*BRIEF A*:
According to the entry on Beaufoe's manor, why were the fishponds built?
*BRIEF B*:
Echo the part of the entry on Beaufoe's manor that begins at the words "List entry Description" and stops after "the lord's representative.".

*DOCUMENT PASSAGE*:

This list entry does not comprise part of an Asset Grouping. Asset Groupings are not part of the official record but are added later for information.

List entry Description

Summary of Monument

Legacy Record - This information may be included in the List Entry Details.

Reasons for Designation

Medieval manor houses functioned as administrative centres within the manorial system of land tenure, and as the centres of manorial estates, in addition to being residences for the lord of the manor and his household, or for the lord's representative.

The remains of Beaufoe's manor survive well and display a variety of features which illustrate the social status and domestic economy of the manor house in the context of a nucleated village. The wall footings and buried foundations of the house and deposits within it will contain archaeological information concerning the date of its construction and the manner and duration of its occupation, and beneath them may be preserved evidence for earlier buildings on the site. Formal gardens constructed primarily for recreation and enjoyment and associated with the houses of high status are well documented in the medieval period, but relatively few are known to survive in recognizable form, and this example, within the context of a manorial complex, is therefore of particular interest.

The system of fishponds is representative of a type usually associated with manors, monasteries and similar high status sites and constructed during the medieval period for the purpose of breeding and storing fish to provide a constant and sustainable supply of food. The principal elements of the system are clearly defined by the surviving earthworks, which will retain further evidence for the sluices and other water management features which controlled the flow of water through and between the ponds, and the lower fills of the ponds are likely to include waterlogged deposits in which organic materials will be preserved. The area to the south of the gardens and fishponds, which contains at least one building platform, will retain additional information relating to the agricultural activities and services associated with the manor.

History

Legacy Record - This information may be included in the List Entry Details.

*Text transcribed from the pages*:
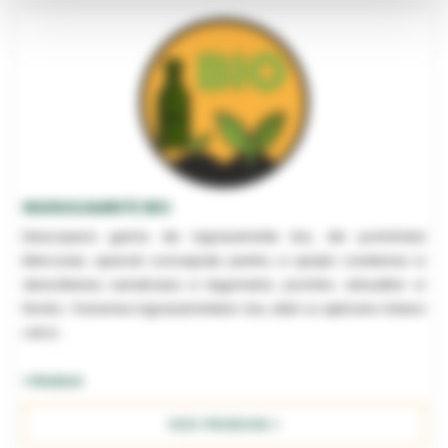
INGRASAMINTE BIO
Descopera gama de ingrasaminte bio, din portofoliul
Marcoser, special concepute pentru a sprijini cresterea si
dezvoltarea sanatoasa a legumelor, pomilor, arbustilor si
florilor. Folosirea ingrasamintelor bio, atat cu aplicare foliara
cat si...
1 PRODUS
VEZI PRODUSE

*ANSWER AREA A*:
They were built to breed and store fish and so provide a constant, sustainable supply of food.

*ANSWER AREA B*:
List entry Description

Summary of Monument

Legacy Record - This information may be included in the List Entry Details.

Reasons for Designation

Medieval manor houses functioned as administrative centres within the manorial system of land tenure, and as the centres of manorial estates, in addition to being residences for the lord of the manor and his household, or for the lord's representative.